You’ll notice that some of the data are explicitly about Australia, but both presenters made the case that Australia falls in line with other western countries in a lot of these areas.
The talk addressed a number of the standard explanations for the leaky pipeline, such as gender differences in behavior and risk-taking, the glass ceiling, and a gendered-difference in approach to work-life balance. But Burgman also presented data making a compelling case for double-blind grant and publication reviews. Namely, it turns out that there is a strong correlation between self-assessments and peer-assessments (though how that feedback loop starts is perhaps open for debate), but there is no correlation between peer-assessments and actual measures of performance. We bias our evaluation of someone’s ability based on how we think they should do (based, in turn, on their own self-presentation?), and our guess is as good as any. It’s pretty depressing to think about what effect this has had on the progress of science.
This leads to two additional explanations for the leaky pipeline that people generally don’t like to talk about as much – implicit bias (both male and female) and sexual harassment. Recent events have made clear that the days of the latter are certainly not behind us in academic sciences, and universities have work to do before sexual harassment is no longer a null hypothesis for women leaving STEM.
The idea of implicit bias has been receiving a lot of attention over the past few years. Meg Duffy explored how it is likely to influence the role of women in ecology in a Dynamic Ecology post a few years ago in response to the EcoLog Babyinthefield-Gate, including women’s own implicit biases and stereotype threats. This talk by Meg Urry is two years old, but a good starter on current evidence of bias.
So, this is my post-Ada Lovelace Day hangover, where all of my good-faith optimism about changing the face of STEM fields just sputters out of me like a deflating balloon. It’s not enough to paint a happy picture on STEM women, heroine-izing those who have come before us to inspire those who will come after.
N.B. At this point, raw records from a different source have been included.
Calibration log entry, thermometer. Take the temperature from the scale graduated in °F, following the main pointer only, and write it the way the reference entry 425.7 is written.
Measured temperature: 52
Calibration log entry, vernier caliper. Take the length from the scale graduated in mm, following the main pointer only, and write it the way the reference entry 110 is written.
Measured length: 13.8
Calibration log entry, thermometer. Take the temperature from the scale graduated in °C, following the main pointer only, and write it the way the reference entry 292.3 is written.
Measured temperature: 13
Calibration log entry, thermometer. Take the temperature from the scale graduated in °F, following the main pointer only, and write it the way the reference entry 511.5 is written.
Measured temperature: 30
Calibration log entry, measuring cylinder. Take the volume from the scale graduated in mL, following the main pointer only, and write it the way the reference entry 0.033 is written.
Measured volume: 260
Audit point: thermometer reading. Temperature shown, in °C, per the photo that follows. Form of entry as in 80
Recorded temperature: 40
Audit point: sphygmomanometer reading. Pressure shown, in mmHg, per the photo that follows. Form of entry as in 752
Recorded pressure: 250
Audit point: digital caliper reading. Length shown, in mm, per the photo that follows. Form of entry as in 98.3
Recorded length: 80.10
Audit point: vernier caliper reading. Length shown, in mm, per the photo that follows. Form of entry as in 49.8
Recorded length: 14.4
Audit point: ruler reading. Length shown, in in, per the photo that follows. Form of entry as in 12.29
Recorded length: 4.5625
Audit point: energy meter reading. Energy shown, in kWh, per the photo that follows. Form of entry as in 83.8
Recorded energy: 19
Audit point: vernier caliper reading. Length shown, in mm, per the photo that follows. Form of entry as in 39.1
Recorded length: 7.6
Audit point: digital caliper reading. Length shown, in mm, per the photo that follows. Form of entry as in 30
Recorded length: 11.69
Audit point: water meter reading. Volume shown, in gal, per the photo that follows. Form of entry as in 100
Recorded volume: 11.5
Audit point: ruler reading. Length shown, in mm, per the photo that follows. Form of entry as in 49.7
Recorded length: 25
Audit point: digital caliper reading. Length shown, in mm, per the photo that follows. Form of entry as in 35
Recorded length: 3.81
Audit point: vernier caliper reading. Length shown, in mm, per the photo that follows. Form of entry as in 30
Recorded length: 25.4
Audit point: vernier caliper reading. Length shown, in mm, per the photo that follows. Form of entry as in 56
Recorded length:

The only way through this is to get real, and explicit about our own … implicit … biases.
The plenary, similar to other recent calls for action about race/gender/ability equity, suggests checking your own bias on the Project Implicit Gender-Science Implicit Association Test.
One, and arguably the primary, purpose of taking the test is to confront yourself honestly, in the hopes of encouraging us all to evaluate where our biases come from, and identify precisely where they enter our actions.
OK, but what does all this mean practically? Particularly refreshing for me was that the plenary did not just recommend that women “lean in”, as if this continues to be a problem where women are the only ones somehow screwing up, but asks that men “lean out”: refrain from asking the first question, or even try assuming that other participants might have also thought of that stunning, revelatory, idea that they thought was their biggest contribution to mankind (sorry, my cynicism got the better of me there). And I’d add further that this advice applies even to men who fall in the blue 10% (Female with Science) end of the spectrum from the test above.
The message is clear throughout this discussion that reducing gender/race/etc. bias in ecology or any other field is not someone else’s problem. Even as students, we are all colleagues, mentors, participants in seminars, and many of us review for journals. The responsibility is ours to identify and own up to, and account for, our biases and the mark they leave on the field to which we have chosen to devote our careers.